» REQUIRED WORK: The records that follow must be reproduced in full, exactly as written.

[THE RECORDS]

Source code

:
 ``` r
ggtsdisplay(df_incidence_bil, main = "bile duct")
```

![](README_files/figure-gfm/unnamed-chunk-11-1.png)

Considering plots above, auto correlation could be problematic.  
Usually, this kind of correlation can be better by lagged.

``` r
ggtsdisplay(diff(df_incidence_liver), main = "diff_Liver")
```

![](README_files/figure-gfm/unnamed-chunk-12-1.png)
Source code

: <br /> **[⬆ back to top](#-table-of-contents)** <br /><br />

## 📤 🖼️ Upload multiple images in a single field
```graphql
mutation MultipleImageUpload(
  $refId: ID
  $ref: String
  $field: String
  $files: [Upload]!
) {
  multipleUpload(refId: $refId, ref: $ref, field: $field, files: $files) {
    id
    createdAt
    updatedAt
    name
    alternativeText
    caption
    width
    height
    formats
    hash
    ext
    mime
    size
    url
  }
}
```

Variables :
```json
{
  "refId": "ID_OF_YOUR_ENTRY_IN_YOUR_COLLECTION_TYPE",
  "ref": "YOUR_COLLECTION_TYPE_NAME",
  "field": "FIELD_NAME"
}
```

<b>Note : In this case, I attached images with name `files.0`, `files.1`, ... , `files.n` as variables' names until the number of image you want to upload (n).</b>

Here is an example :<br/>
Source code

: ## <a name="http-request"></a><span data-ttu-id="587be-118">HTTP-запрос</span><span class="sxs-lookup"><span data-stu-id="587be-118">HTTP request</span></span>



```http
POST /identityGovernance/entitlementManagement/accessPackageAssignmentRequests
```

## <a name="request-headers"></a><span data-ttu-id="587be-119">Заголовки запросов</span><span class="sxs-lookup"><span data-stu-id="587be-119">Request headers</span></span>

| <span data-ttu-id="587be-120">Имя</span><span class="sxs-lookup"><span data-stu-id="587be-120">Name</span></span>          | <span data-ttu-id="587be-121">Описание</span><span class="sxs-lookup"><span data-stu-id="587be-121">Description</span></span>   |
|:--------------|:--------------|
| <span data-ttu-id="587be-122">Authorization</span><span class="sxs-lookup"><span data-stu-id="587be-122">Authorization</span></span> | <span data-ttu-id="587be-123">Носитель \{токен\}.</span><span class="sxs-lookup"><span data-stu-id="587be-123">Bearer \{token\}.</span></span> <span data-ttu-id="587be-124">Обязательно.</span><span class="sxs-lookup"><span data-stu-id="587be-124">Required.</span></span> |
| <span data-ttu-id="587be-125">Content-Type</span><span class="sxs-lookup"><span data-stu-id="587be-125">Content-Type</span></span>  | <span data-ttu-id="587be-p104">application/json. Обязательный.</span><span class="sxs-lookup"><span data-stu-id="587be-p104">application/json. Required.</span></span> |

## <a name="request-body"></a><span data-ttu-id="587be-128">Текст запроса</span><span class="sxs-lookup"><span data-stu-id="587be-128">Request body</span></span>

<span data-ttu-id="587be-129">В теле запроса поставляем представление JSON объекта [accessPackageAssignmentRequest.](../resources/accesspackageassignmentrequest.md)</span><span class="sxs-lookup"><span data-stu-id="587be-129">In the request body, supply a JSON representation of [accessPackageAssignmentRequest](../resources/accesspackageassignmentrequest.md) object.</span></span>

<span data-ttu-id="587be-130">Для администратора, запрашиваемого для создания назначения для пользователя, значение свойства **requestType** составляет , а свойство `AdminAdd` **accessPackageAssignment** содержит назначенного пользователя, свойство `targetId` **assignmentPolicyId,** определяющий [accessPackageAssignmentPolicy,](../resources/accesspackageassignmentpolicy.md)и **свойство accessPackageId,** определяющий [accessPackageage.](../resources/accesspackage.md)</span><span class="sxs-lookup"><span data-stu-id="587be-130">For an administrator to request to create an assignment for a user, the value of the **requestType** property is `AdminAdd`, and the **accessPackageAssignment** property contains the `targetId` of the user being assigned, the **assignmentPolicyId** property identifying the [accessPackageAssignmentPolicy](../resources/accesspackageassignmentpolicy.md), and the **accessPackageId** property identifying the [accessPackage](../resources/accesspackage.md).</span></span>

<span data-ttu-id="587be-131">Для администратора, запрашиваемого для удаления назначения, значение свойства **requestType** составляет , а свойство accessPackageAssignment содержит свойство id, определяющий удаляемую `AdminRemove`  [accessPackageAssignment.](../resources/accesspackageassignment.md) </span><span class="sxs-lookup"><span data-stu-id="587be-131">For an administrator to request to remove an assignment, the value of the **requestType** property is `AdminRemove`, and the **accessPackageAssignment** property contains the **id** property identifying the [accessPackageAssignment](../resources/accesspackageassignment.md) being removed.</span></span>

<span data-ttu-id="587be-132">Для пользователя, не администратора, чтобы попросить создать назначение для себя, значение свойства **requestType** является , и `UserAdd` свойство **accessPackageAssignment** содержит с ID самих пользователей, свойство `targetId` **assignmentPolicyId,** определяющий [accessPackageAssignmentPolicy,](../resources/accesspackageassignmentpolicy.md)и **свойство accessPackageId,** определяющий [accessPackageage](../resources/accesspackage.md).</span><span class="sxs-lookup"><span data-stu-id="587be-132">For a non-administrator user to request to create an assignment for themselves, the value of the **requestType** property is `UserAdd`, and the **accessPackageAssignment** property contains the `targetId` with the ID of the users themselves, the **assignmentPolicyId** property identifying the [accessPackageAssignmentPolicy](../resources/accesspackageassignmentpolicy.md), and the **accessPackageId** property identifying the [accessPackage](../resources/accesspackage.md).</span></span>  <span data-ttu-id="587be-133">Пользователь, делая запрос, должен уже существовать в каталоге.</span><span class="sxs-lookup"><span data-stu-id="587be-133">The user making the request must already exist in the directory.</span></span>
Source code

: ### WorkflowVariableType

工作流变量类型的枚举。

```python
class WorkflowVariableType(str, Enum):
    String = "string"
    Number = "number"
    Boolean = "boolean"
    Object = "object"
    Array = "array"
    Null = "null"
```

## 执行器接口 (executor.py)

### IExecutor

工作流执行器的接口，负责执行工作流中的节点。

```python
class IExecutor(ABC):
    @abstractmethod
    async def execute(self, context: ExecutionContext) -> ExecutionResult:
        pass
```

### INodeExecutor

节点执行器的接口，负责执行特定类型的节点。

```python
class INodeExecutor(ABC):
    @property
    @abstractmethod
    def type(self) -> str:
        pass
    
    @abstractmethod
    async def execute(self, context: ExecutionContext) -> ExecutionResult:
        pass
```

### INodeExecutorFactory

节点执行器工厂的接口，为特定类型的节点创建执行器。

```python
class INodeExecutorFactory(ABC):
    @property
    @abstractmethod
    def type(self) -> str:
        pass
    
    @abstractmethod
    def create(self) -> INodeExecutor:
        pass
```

[/THE RECORDS]

» RESULT FOR THIS TASK:
Source code

:
 ``` r
ggtsdisplay(df_incidence_bil, main = "bile duct")
```

![](README_files/figure-gfm/unnamed-chunk-11-1.png)

Considering plots above, auto correlation could be problematic.  
Usually, this kind of correlation can be better by lagged.

``` r
ggtsdisplay(diff(df_incidence_liver), main = "diff_Liver")
```

![](README_files/figure-gfm/unnamed-chunk-12-1.png)
Source code

: <br /> **[⬆ back to top](#-table-of-contents)** <br /><br />

## 📤 🖼️ Upload multiple images in a single field
```graphql
mutation MultipleImageUpload(
  $refId: ID
  $ref: String
  $field: String
  $files: [Upload]!
) {
  multipleUpload(refId: $refId, ref: $ref, field: $field, files: $files) {
    id
    createdAt
    updatedAt
    name
    alternativeText
    caption
    width
    height
    formats
    hash
    ext
    mime
    size
    url
  }
}
```

Variables :
```json
{
  "refId": "ID_OF_YOUR_ENTRY_IN_YOUR_COLLECTION_TYPE",
  "ref": "YOUR_COLLECTION_TYPE_NAME",
  "field": "FIELD_NAME"
}
```

<b>Note : In this case, I attached images with name `files.0`, `files.1`, ... , `files.n` as variables' names until the number of image you want to upload (n).</b>

Here is an example :<br/>
Source code

: ## <a name="http-request"></a><span data-ttu-id="587be-118">HTTP-запрос</span><span class="sxs-lookup"><span data-stu-id="587be-118">HTTP request</span></span>



```http
POST /identityGovernance/entitlementManagement/accessPackageAssignmentRequests
```

## <a name="request-headers"></a><span data-ttu-id="587be-119">Заголовки запросов</span><span class="sxs-lookup"><span data-stu-id="587be-119">Request headers</span></span>

| <span data-ttu-id="587be-120">Имя</span><span class="sxs-lookup"><span data-stu-id="587be-120">Name</span></span>          | <span data-ttu-id="587be-121">Описание</span><span class="sxs-lookup"><span data-stu-id="587be-121">Description</span></span>   |
|:--------------|:--------------|
| <span data-ttu-id="587be-122">Authorization</span><span class="sxs-lookup"><span data-stu-id="587be-122">Authorization</span></span> | <span data-ttu-id="587be-123">Носитель \{токен\}.</span><span class="sxs-lookup"><span data-stu-id="587be-123">Bearer \{token\}.</span></span> <span data-ttu-id="587be-124">Обязательно.</span><span class="sxs-lookup"><span data-stu-id="587be-124">Required.</span></span> |
| <span data-ttu-id="587be-125">Content-Type</span><span class="sxs-lookup"><span data-stu-id="587be-125">Content-Type</span></span>  | <span data-ttu-id="587be-p104">application/json. Обязательный.</span><span class="sxs-lookup"><span data-stu-id="587be-p104">application/json. Required.</span></span> |

## <a name="request-body"></a><span data-ttu-id="587be-128">Текст запроса</span><span class="sxs-lookup"><span data-stu-id="587be-128">Request body</span></span>

<span data-ttu-id="587be-129">В теле запроса поставляем представление JSON объекта [accessPackageAssignmentRequest.](../resources/accesspackageassignmentrequest.md)</span><span class="sxs-lookup"><span data-stu-id="587be-129">In the request body, supply a JSON representation of [accessPackageAssignmentRequest](../resources/accesspackageassignmentrequest.md) object.</span></span>

<span data-ttu-id="587be-130">Для администратора, запрашиваемого для создания назначения для пользователя, значение свойства **requestType** составляет , а свойство `AdminAdd` **accessPackageAssignment** содержит назначенного пользователя, свойство `targetId` **assignmentPolicyId,** определяющий [accessPackageAssignmentPolicy,](../resources/accesspackageassignmentpolicy.md)и **свойство accessPackageId,** определяющий [accessPackageage.](../resources/accesspackage.md)</span><span class="sxs-lookup"><span data-stu-id="587be-130">For an administrator to request to create an assignment for a user, the value of the **requestType** property is `AdminAdd`, and the **accessPackageAssignment** property contains the `targetId` of the user being assigned, the **assignmentPolicyId** property identifying the [accessPackageAssignmentPolicy](../resources/accesspackageassignmentpolicy.md), and the **accessPackageId** property identifying the [accessPackage](../resources/accesspackage.md).</span></span>

<span data-ttu-id="587be-131">Для администратора, запрашиваемого для удаления назначения, значение свойства **requestType** составляет , а свойство accessPackageAssignment содержит свойство id, определяющий удаляемую `AdminRemove`  [accessPackageAssignment.](../resources/accesspackageassignment.md) </span><span class="sxs-lookup"><span data-stu-id="587be-131">For an administrator to request to remove an assignment, the value of the **requestType** property is `AdminRemove`, and the **accessPackageAssignment** property contains the **id** property identifying the [accessPackageAssignment](../resources/accesspackageassignment.md) being removed.</span></span>

<span data-ttu-id="587be-132">Для пользователя, не администратора, чтобы попросить создать назначение для себя, значение свойства **requestType** является , и `UserAdd` свойство **accessPackageAssignment** содержит с ID самих пользователей, свойство `targetId` **assignmentPolicyId,** определяющий [accessPackageAssignmentPolicy,](../resources/accesspackageassignmentpolicy.md)и **свойство accessPackageId,** определяющий [accessPackageage](../resources/accesspackage.md).</span><span class="sxs-lookup"><span data-stu-id="587be-132">For a non-administrator user to request to create an assignment for themselves, the value of the **requestType** property is `UserAdd`, and the **accessPackageAssignment** property contains the `targetId` with the ID of the users themselves, the **assignmentPolicyId** property identifying the [accessPackageAssignmentPolicy](../resources/accesspackageassignmentpolicy.md), and the **accessPackageId** property identifying the [accessPackage](../resources/accesspackage.md).</span></span>  <span data-ttu-id="587be-133">Пользователь, делая запрос, должен уже существовать в каталоге.</span><span class="sxs-lookup"><span data-stu-id="587be-133">The user making the request must already exist in the directory.</span></span>
Source code

: ### WorkflowVariableType

工作流变量类型的枚举。

```python
class WorkflowVariableType(str, Enum):
    String = "string"
    Number = "number"
    Boolean = "boolean"
    Object = "object"
    Array = "array"
    Null = "null"
```

## 执行器接口 (executor.py)

### IExecutor

工作流执行器的接口，负责执行工作流中的节点。

```python
class IExecutor(ABC):
    @abstractmethod
    async def execute(self, context: ExecutionContext) -> ExecutionResult:
        pass
```

### INodeExecutor

节点执行器的接口，负责执行特定类型的节点。

```python
class INodeExecutor(ABC):
    @property
    @abstractmethod
    def type(self) -> str:
        pass
    
    @abstractmethod
    async def execute(self, context: ExecutionContext) -> ExecutionResult:
        pass
```

### INodeExecutorFactory

节点执行器工厂的接口，为特定类型的节点创建执行器。

```python
class INodeExecutorFactory(ABC):
    @property
    @abstractmethod
    def type(self) -> str:
        pass
    
    @abstractmethod
    def create(self) -> INodeExecutor:
        pass
```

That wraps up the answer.